== Exercise aim ==
Down to the last line below, repeat the entries word for word and drop the pictures.

Items from a data source:
>>>

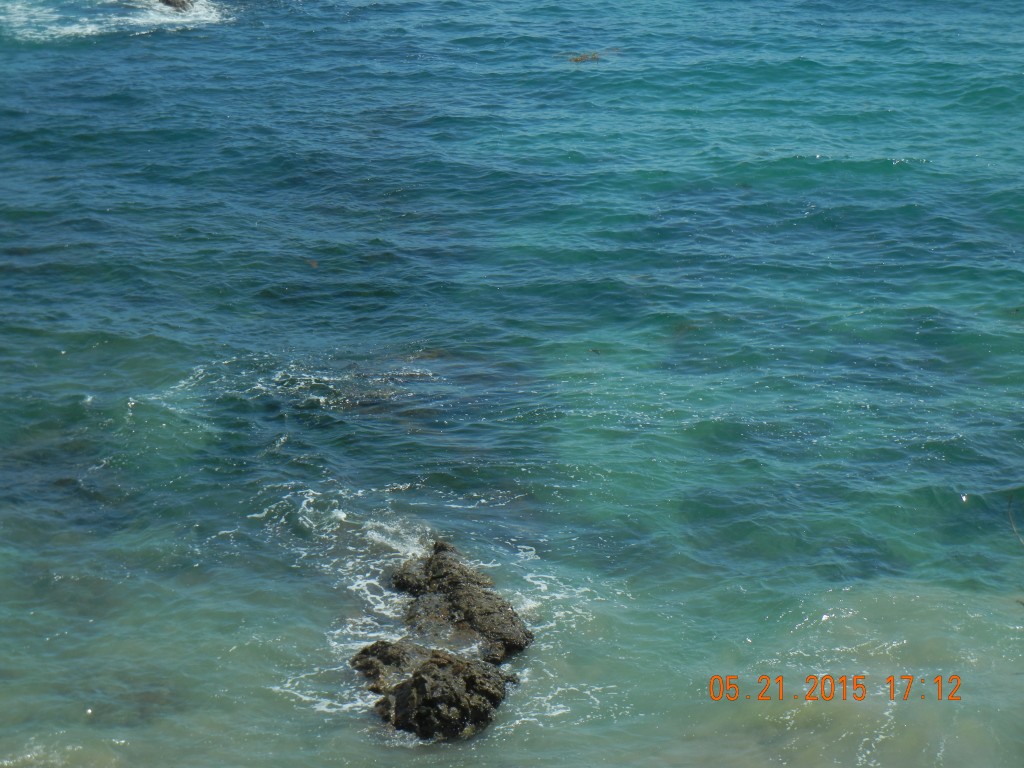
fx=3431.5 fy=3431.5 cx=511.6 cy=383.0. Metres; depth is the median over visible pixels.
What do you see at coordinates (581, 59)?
seaweed
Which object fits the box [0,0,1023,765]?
sea
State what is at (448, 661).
rock
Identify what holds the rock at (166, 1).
in the sea
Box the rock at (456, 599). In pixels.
[389,539,534,661]
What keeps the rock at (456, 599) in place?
in the sea
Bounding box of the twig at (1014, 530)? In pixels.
[1007,492,1023,546]
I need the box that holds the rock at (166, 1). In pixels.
[158,0,195,11]
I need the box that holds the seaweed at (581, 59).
[565,51,601,63]
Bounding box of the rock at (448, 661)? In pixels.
[351,640,517,741]

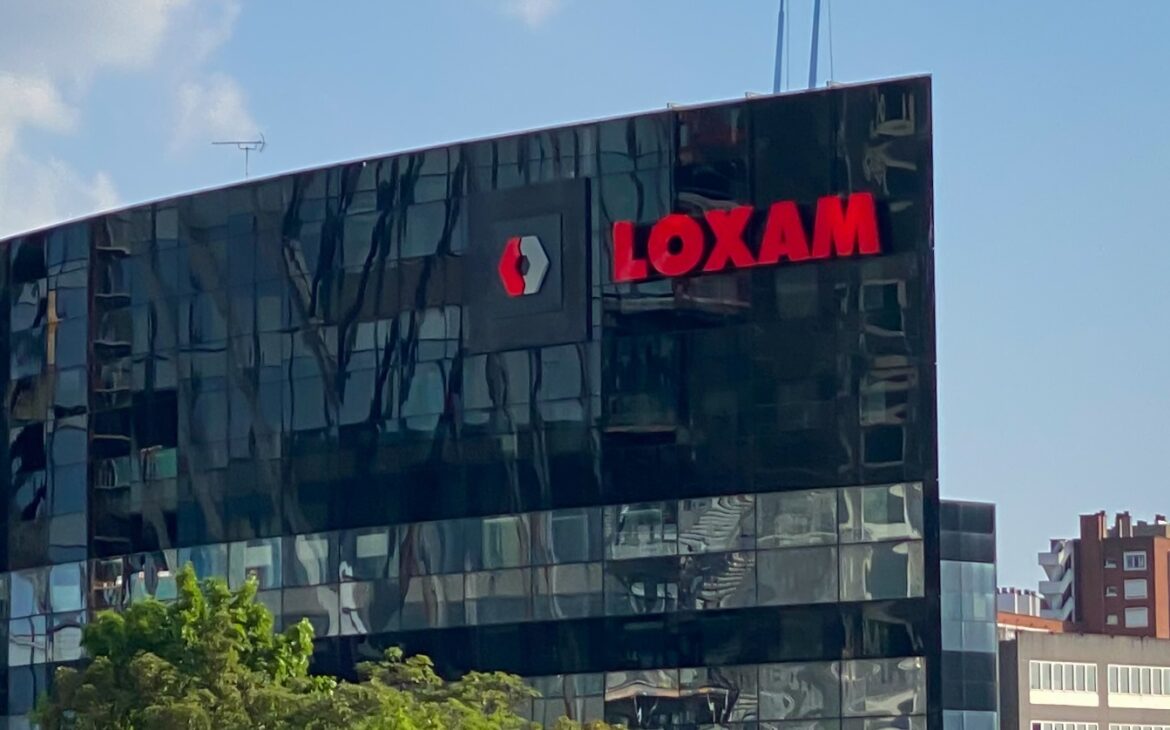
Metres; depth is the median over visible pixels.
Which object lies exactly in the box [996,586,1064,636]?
building
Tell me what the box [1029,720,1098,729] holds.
window
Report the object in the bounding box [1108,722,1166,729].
window
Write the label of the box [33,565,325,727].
tree
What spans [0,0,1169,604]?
sky
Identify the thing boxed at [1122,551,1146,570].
window
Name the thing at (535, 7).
cloud
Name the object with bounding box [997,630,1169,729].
low building
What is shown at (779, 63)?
antenna
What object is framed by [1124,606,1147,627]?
window
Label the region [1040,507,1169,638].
brick building
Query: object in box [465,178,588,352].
logo sign
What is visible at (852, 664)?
window band
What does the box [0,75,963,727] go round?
glass office building
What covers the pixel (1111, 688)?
window
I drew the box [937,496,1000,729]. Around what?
glass building
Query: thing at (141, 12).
cloud
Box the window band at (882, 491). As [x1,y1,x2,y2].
[0,482,927,666]
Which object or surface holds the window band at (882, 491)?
in the glass office building at (682, 180)
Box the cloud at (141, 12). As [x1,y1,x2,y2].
[0,0,252,233]
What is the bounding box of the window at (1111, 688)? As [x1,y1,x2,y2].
[1105,664,1169,705]
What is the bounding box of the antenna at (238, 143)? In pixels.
[211,133,267,178]
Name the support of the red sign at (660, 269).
attached to the glass office building at (682, 180)
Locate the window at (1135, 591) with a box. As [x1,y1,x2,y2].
[1123,578,1146,598]
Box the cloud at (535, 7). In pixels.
[495,0,561,25]
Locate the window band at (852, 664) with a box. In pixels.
[514,658,925,729]
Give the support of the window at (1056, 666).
in the low building at (1054, 640)
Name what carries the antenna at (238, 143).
on the glass office building at (682, 180)
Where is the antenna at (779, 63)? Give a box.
[771,0,787,93]
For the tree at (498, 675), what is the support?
on the ground
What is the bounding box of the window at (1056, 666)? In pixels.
[1027,660,1097,703]
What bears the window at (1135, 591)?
in the brick building at (1098, 584)
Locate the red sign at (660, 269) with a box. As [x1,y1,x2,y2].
[610,193,883,281]
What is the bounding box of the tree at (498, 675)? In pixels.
[299,652,537,727]

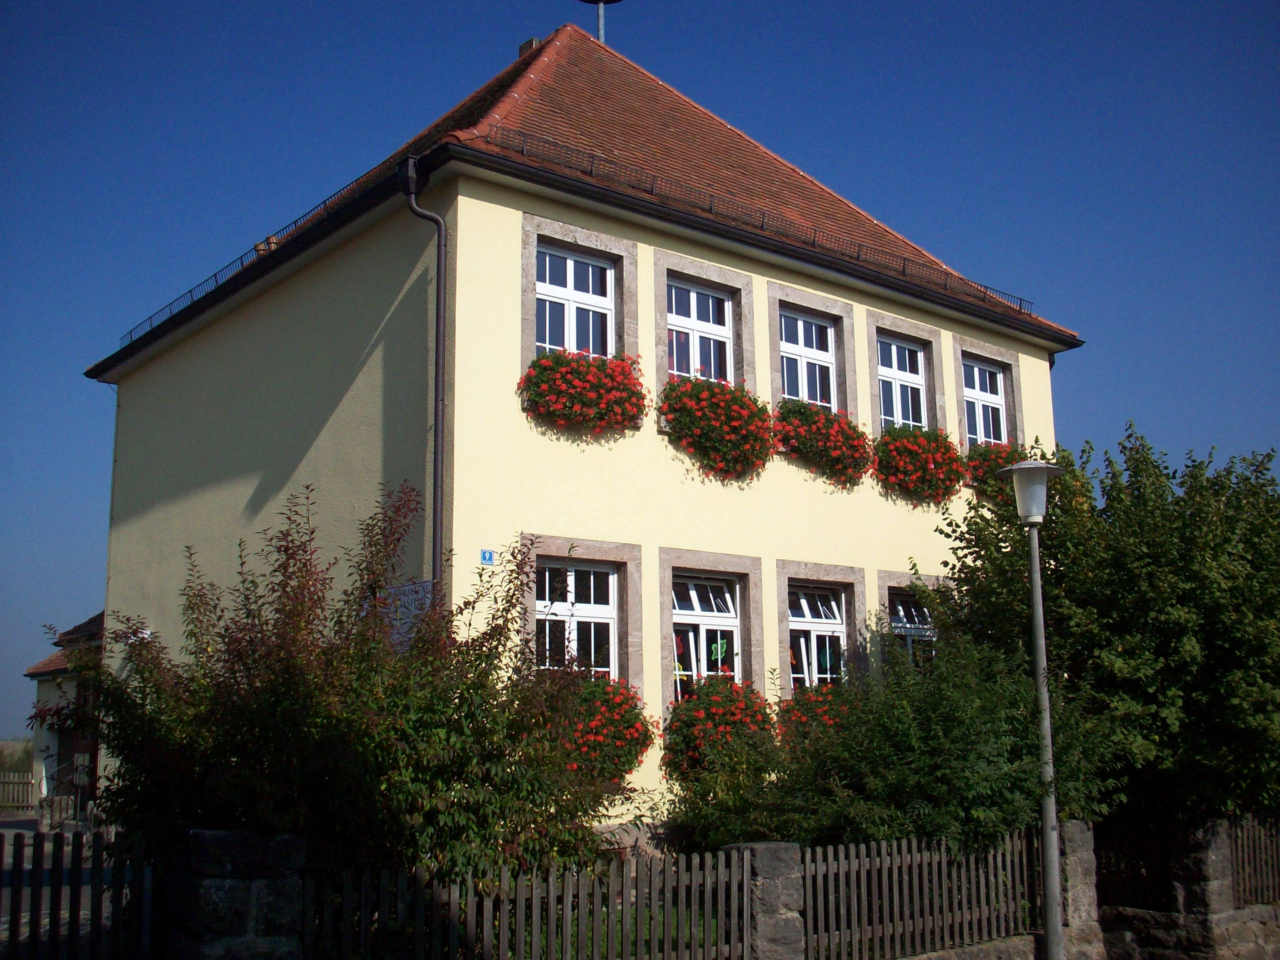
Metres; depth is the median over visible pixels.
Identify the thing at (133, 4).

<<<

== Solution to this task ==
fx=3431.5 fy=3431.5 cx=511.6 cy=383.0. Metres; depth is the median over visible pixels.
What do you see at coordinates (581, 59)?
seaweed
Which object fits the box [0,0,1023,765]?
sea
State what is at (448, 661).
rock
Identify what holds the rock at (166, 1).
in the sea
Box the rock at (456, 599). In pixels.
[389,539,534,661]
What keeps the rock at (456, 599) in place?
in the sea
Bounding box of the twig at (1014, 530)? In pixels.
[1007,492,1023,546]
I need the box that holds the rock at (166, 1). In pixels.
[158,0,195,11]
I need the box that holds the seaweed at (581, 59).
[565,51,601,63]
Bounding box of the rock at (448, 661)? In pixels.
[351,640,517,741]

Metres; depth is the median over visible pixels.
Which object lies exactly in the box [996,586,1064,636]?
building
Tell me what the box [1029,720,1098,729] holds.
window
Report the object in the bounding box [1108,722,1166,729].
window
Write the label of the box [33,565,325,727].
tree
What spans [0,0,1169,604]?
sky
Identify the thing boxed at [1122,551,1146,570].
window
Name the thing at (535, 7).
cloud
Name the object with bounding box [997,630,1169,729].
low building
What is shown at (779, 63)?
antenna
What object is framed by [1124,606,1147,627]?
window
Label the region [1040,507,1169,638].
brick building
Query: object in box [465,178,588,352].
logo sign
What is visible at (852, 664)?
window band
What does the box [0,75,963,727] go round?
glass office building
What covers the pixel (1111, 688)?
window
I drew the box [937,496,1000,729]. Around what?
glass building
Query: thing at (141, 12).
cloud
Box the window band at (882, 491). As [x1,y1,x2,y2].
[0,482,927,666]
Which object or surface holds the window band at (882, 491)?
in the glass office building at (682, 180)
Box the cloud at (141, 12). As [x1,y1,x2,y2].
[0,0,252,233]
What is the bounding box of the window at (1111, 688)? As [x1,y1,x2,y2].
[1105,664,1169,705]
What is the bounding box of the antenna at (238, 143)? In pixels.
[211,133,267,178]
Name the support of the red sign at (660, 269).
attached to the glass office building at (682, 180)
Locate the window at (1135, 591) with a box. As [x1,y1,x2,y2].
[1123,578,1146,598]
Box the cloud at (535, 7). In pixels.
[495,0,561,25]
Locate the window band at (852, 664) with a box. In pixels.
[514,658,925,729]
Give the support of the window at (1056, 666).
in the low building at (1054, 640)
Name what carries the antenna at (238, 143).
on the glass office building at (682, 180)
Where is the antenna at (779, 63)? Give a box.
[771,0,787,93]
For the tree at (498, 675), what is the support?
on the ground
What is the bounding box of the window at (1056, 666)? In pixels.
[1027,660,1097,703]
What bears the window at (1135, 591)?
in the brick building at (1098, 584)
Locate the red sign at (660, 269) with a box. As [x1,y1,x2,y2].
[610,193,883,281]
What is the bounding box of the tree at (498, 675)? In pixels.
[299,652,537,727]

Metres; depth is the median over visible pixels.
Identify the thing at (133, 4).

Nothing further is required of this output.